- REQUIREMENT
Each line of the data that includes the string "dépenses" is to be copied out.
● ● ●
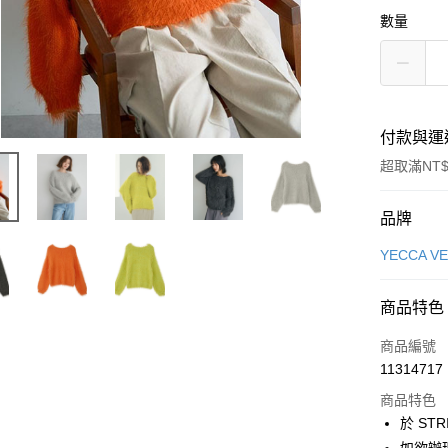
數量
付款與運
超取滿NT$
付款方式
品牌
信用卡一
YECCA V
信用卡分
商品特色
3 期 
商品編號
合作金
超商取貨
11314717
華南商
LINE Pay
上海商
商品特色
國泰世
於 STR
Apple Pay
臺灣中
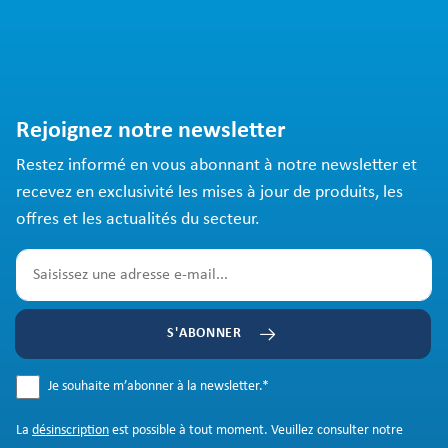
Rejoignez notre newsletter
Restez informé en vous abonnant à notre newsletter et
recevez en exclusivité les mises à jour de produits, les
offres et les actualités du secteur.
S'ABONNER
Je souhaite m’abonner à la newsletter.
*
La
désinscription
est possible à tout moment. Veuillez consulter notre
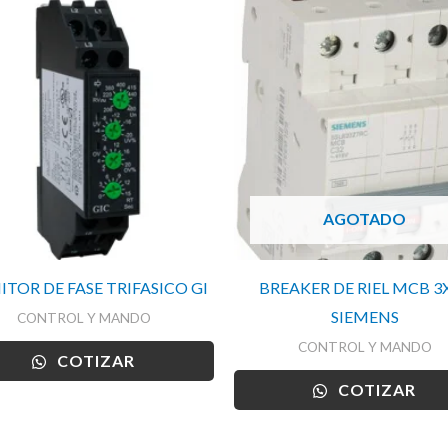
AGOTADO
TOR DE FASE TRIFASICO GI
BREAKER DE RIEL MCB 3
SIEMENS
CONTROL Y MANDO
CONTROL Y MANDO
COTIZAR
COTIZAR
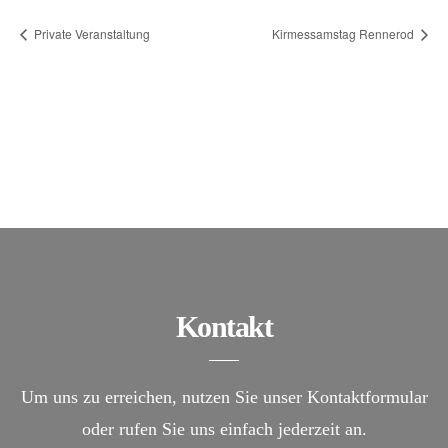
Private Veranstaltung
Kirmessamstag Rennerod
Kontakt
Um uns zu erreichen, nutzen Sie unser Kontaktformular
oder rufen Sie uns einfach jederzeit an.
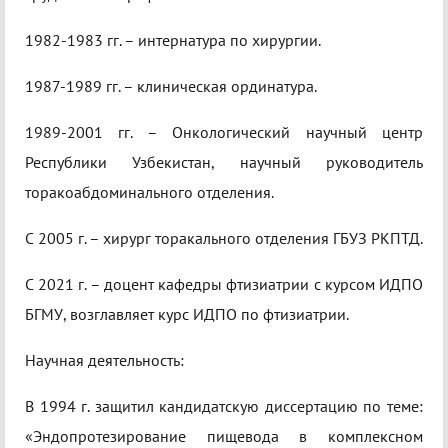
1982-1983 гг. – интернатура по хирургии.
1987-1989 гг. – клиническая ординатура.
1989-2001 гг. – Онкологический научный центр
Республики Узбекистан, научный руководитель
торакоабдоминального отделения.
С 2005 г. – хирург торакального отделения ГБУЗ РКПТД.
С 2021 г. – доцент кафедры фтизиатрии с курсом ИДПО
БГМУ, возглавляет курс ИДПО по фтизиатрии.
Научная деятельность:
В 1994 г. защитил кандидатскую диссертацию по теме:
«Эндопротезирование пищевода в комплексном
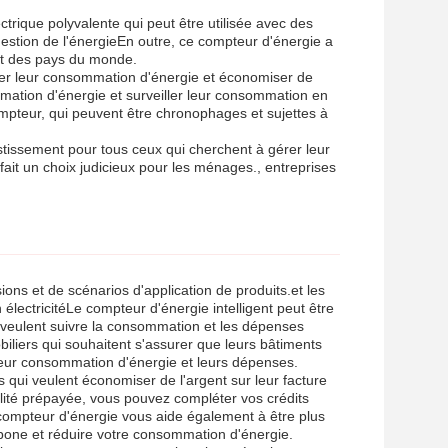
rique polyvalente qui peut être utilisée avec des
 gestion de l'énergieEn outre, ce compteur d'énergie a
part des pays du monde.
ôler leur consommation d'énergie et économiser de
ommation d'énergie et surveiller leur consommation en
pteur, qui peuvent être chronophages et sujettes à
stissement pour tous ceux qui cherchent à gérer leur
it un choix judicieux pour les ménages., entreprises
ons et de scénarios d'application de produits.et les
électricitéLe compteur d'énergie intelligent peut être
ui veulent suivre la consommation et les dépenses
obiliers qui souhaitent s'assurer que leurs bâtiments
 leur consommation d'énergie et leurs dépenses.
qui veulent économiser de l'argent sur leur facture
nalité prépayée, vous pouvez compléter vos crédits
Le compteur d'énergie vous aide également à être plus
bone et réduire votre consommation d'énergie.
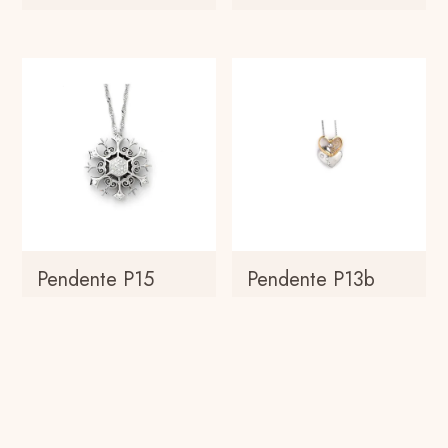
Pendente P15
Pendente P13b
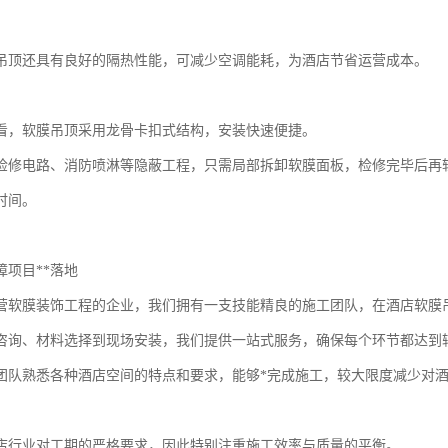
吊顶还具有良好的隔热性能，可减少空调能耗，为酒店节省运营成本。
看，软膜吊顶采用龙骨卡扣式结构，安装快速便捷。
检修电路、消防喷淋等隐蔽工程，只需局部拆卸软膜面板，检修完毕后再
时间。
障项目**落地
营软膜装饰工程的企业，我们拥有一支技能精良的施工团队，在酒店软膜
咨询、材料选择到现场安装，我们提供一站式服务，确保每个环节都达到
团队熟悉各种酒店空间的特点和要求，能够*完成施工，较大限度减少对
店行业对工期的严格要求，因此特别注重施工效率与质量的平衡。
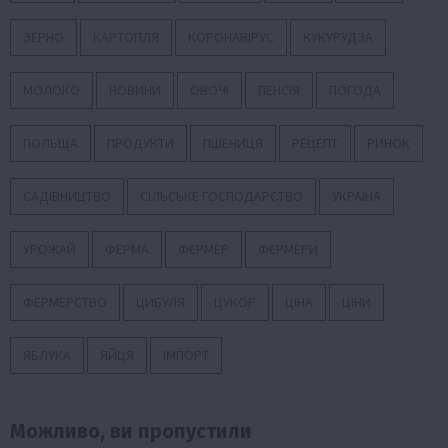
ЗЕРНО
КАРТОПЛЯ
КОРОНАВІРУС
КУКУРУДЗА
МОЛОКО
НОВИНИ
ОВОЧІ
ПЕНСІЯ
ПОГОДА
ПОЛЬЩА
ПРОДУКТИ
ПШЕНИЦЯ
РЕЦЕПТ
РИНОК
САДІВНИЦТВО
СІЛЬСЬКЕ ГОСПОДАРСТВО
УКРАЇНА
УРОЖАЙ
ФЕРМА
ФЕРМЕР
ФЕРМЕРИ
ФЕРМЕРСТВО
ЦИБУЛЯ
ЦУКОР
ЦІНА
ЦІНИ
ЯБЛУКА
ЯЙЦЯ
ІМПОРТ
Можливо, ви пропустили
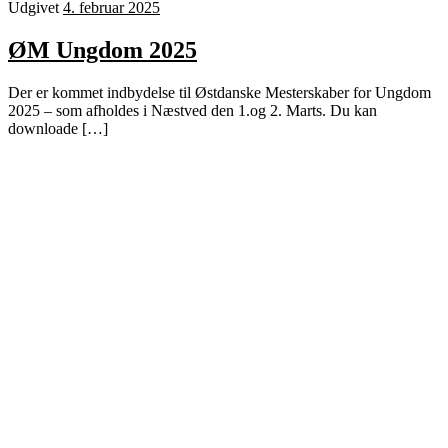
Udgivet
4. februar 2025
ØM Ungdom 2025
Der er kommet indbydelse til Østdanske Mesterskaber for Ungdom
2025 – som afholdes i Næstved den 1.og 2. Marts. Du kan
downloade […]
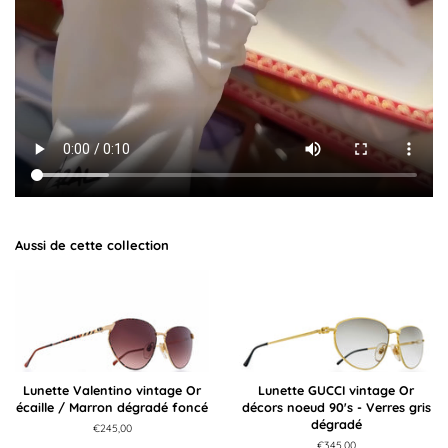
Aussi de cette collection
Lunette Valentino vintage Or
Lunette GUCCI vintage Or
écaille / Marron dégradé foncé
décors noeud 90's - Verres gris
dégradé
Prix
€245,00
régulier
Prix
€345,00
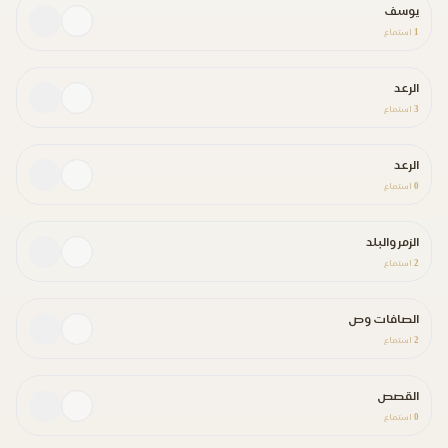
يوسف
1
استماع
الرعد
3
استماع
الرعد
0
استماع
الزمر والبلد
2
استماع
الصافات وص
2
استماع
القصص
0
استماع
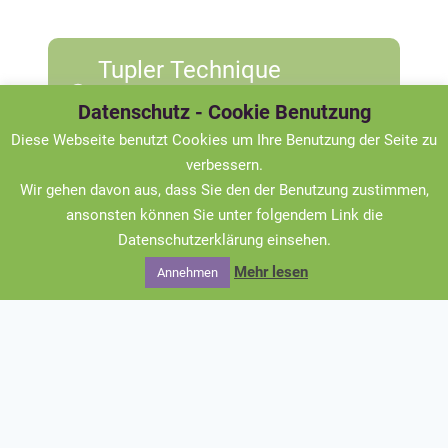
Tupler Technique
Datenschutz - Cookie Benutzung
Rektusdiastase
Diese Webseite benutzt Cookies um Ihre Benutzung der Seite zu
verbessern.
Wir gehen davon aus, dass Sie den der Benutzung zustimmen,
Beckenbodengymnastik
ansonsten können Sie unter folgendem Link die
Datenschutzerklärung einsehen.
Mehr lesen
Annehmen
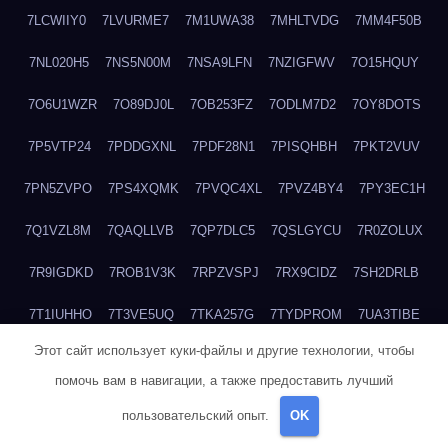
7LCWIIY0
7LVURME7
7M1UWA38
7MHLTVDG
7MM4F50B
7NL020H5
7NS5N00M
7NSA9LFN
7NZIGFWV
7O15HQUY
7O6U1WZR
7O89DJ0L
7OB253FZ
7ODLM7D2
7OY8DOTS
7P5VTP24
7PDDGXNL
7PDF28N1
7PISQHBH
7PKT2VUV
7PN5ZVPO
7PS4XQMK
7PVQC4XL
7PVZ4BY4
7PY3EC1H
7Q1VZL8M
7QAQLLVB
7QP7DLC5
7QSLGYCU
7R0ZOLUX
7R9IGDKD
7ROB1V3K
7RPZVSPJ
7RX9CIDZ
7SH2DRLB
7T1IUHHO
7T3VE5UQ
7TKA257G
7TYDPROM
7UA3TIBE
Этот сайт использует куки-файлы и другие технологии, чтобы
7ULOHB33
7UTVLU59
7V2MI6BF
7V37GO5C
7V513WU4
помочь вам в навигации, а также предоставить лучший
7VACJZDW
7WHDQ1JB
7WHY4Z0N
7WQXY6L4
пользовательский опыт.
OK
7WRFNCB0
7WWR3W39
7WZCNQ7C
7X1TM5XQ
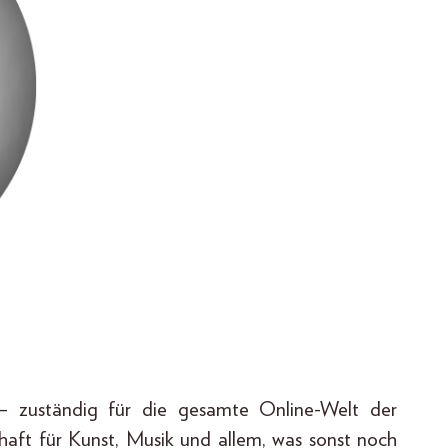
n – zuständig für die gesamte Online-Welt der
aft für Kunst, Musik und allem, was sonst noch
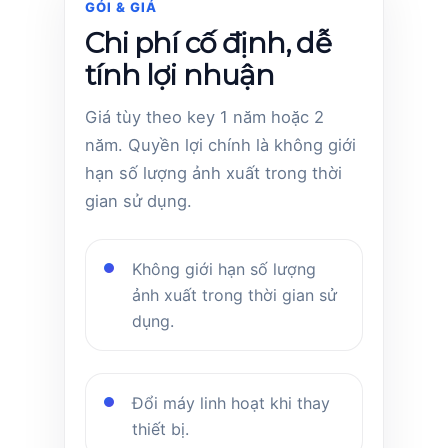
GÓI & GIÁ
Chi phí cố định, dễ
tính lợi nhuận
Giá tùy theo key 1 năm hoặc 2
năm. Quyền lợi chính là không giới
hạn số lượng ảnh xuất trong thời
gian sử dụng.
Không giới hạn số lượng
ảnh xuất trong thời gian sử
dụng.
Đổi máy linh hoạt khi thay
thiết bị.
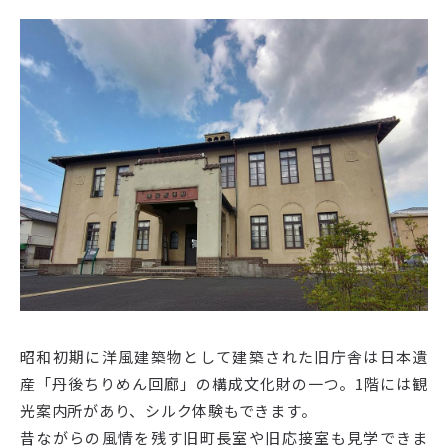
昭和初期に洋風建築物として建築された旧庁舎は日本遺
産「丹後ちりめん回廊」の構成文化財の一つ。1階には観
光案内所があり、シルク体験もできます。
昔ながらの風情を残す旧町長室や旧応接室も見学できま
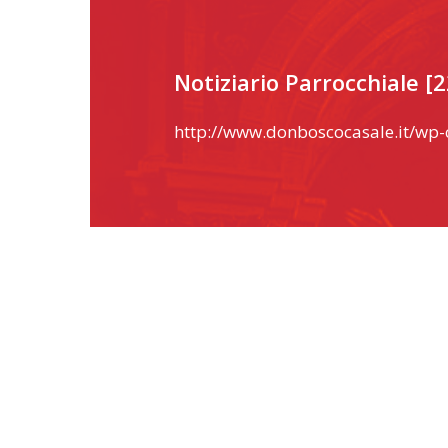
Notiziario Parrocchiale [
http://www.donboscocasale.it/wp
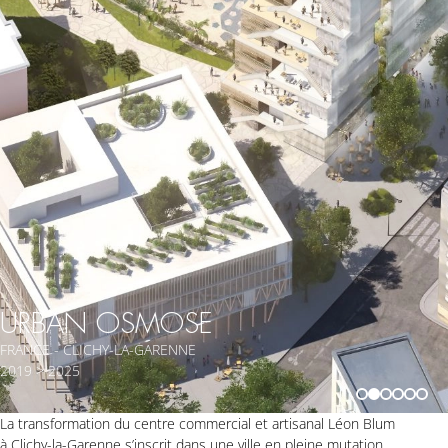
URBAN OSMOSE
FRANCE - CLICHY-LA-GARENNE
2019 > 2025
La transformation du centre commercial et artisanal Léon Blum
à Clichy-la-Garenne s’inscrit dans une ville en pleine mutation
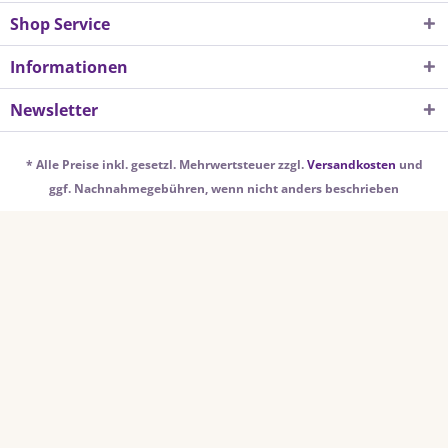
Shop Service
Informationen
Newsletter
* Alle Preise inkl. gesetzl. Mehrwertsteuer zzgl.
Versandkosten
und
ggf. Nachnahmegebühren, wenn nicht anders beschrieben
● ● ●
- OUTPUT OF THE EXERCISE
ui veulent suivre la consommation et les dépenses
 leur consommation d'énergie et leurs dépenses.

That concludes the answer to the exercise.